Hey, it's HighScalability time:
A complete and accurate demonstration of the internals of a software system.
- 79: podcasts for developers; 100 million: daily voice calls made on WhatsApp; 2,000; cars Tesla builds each week; 2078 lbs: weight it takes to burst an exercise ball; 500 million: Instagram users; > 100M: hours watched per day on Netflix; 400 PPM: Antarctica’s CO2 Level; 2.5 PB: New Relic SSD storage;
- Quotable Quotes:
- Alan Kay: The Internet was done so well that most people think of it as a natural resource like the Pacific Ocean, rather than something that was man-made. When was the last time a technology with a scale like that was so error-free? The Web, in comparison, is a joke. The Web was done by amateurs.
- @jaykreps: Actually, yes: distributed systems are hard, but getting 100+ engineers to work productively on one app is harder.
- @adrianco: All in 2016: Serverless Architecture: AWS Lambda, Codeless Architecture: Mendix, Architectureless Architecture: SaaS
- @AhmetAlpBalkan: "That's MS SQL Server running on Ubuntu on Docker Swarm on Docker Datacenter on @Azure" @markrussinovich #dockercon
- Erik Darling: EVERYTHING’S EASY WHEN IT’S WORKING
- @blueben: Bold claim by @brianl: Most of the best tech of the last 10 years has come out of work at Google. #VelocityConf
- Joe: there is no such thing as a silver bullet … no magic pixie dust, or magical card, or superfantastic software you can add to a system to make it incredibly faster. Faster, better performing systems require better architecture (physical, algorithmic, etc.). You really cannot hope to throw a metric-ton of machines at a problem and hope that scaling is simple and linear. Because it really never works like that.
- Eran Hammer: The web is the present and it’s a f*cking mess. Deal with it.
- @etherealmind: If you believe in DevOps/NetOps you have to believe that leaving Europe is a difficult but better course of action. Small, fast & fluid
- Sanfilippo: Redis is currently not good for data problems where write safety is very important. One of the main design sacrifices Redis makes in order to provide many good things is data retention. It has best effort consistency and it has a configurable level of write safety, but it’s optimized for use cases where most of the time, you have your data, but in cases of large incidents you can lose a little bit of it.
- David Smith: The best time you are ever going to have to make a new app is when there's a new iOS update. Go through the diffs. Go through the What's New? Find something that couldn't be possible before and make an app around that.
- @DanielEricLee: There was a timezone bug so I wrote a test and then the test failed because the CI runs in a different timezone and then I became a farmer
- @jasongorman: Reminds me of someone I know who led a dev team who built something that won an award. None of team invited to awards bash. Only snr mgmt.
- David Robinson: My advice to graduate students: create public artifacts
- @cdixon: Because distributed clusters of commodity machines are more powerful.
- @wmf: 128-port TORs have outrun the compute capacity of most racks, so putting two mini-TORs in 1U is a great idea.

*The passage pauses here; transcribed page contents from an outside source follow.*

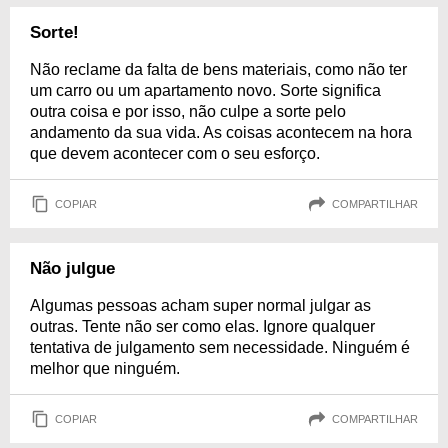
Sorte!
Não reclame da falta de bens materiais, como não ter
um carro ou um apartamento novo. Sorte significa
outra coisa e por isso, não culpe a sorte pelo
andamento da sua vida. As coisas acontecem na hora
que devem acontecer com o seu esforço.
COPIAR
COMPARTILHAR
Não julgue
Algumas pessoas acham super normal julgar as
outras. Tente não ser como elas. Ignore qualquer
tentativa de julgamento sem necessidade. Ninguém é
melhor que ninguém.
COPIAR
COMPARTILHAR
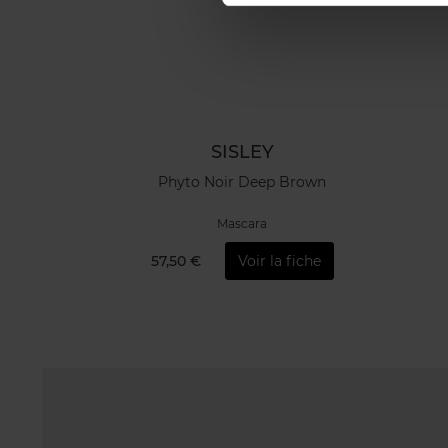
SISLEY
Phyto Noir Deep Brown
Mascara
57,50 €
Voir la fiche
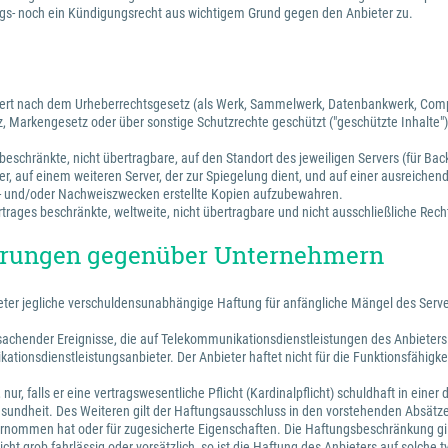
s- noch ein Kündigungsrecht aus wichtigem Grund gegen den Anbieter zu.
ichert nach dem Urheberrechtsgesetz (als Werk, Sammelwerk, Datenbankwerk, Com
, Markengesetz oder über sonstige Schutzrechte geschützt ("geschützte Inhalte")
beschränkte, nicht übertragbare, auf den Standort des jeweiligen Servers (für Bac
r, auf einem weiteren Server, der zur Spiegelung dient, und auf einer ausreichen
s- und/oder Nachweiszwecken erstellte Kopien aufzubewahren.
rages beschränkte, weltweite, nicht übertragbare und nicht ausschließliche Recht
törungen gegenüber Unternehmern
bieter jegliche verschuldensunabhängige Haftung für anfängliche Mängel des Ser
hender Ereignisse, die auf Telekommunikationsdienstleistungen des Anbieters ode
tionsdienstleistungsanbieter. Der Anbieter haftet nicht für die Funktionsfähigke
ur, falls er eine vertragswesentliche Pflicht (Kardinalpflicht) schuldhaft in ein
undheit. Des Weiteren gilt der Haftungsausschluss in den vorstehenden Absätzen
übernommen hat oder für zugesicherte Eigenschaften. Die Haftungsbeschränkung gil
t) nicht grob fahrlässig oder vorsätzlich, so ist die Haftung des Anbieters auf so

- msravi: I moved from AWS EC2 to Google Cloud a few days ago. Google really seems to have beaten AWS, at least in pricing and flexibility. On AWS (Singapore region) a 2-vCPU, 7.5G RAM instance costs $143/month (not including IOPS and bandwidth costs), while a similar one on GC works out to about $56/month. That's a massive difference. In addition, GC allows me to customize cores and RAM flexibly to a point, which is important for me.
- Mobile Breakfast: What is clear that we will get rid of the classic circuit-switched technology and move to all IP networks fairly soon in the US.
- Douglas Rushkoff: I think they all come down to how you can optimize your business or the economy for flow over growth; for the circulation of money rather than the extraction of money.
- Alan Hastings~ [Species] that go into synchrony may be more subject to extinction because a single driver can trigger a collapse
- @TechCrunch: More cars than phones were connected to cell service in Q1 http://tcrn.ch/28MLtmt by @kristenhg
- @docker: "Nobody cares about #containers, it's the application that matters!" - @solomonstre, CTO @Docker #DockerCon
- @cmeik: The most commercially successful NoSQL database: Lotus Notes.
- Brittany Fleit: behavior-based push results in open rates 800 percent higher than immediate blasts. Personalizing a message based on individual actions garners much more engagement.
Dilbert, of course, nails it on AI.
How will hackers be stopped from using Return-oriented programming (ROP) to execute privilege escalation attacks? ROP was created when "clever hackers realized that they could successively invoke snippets of code at the end of existing subroutines as 'proxies' to accomplish the work they needed done." Randomizing memory locations didn't stop them so Intel created new hardware magic called Control-flow Enforcement Technology. Intel added a new "ENDBRANCH" instruction and created a new "shadow stack". It turns out the immense power and beauty of the stack in von neumann architectures is also a great weakness. The story of life. Steve Gibson with an inspiring deep dive on CET in Security Now 565.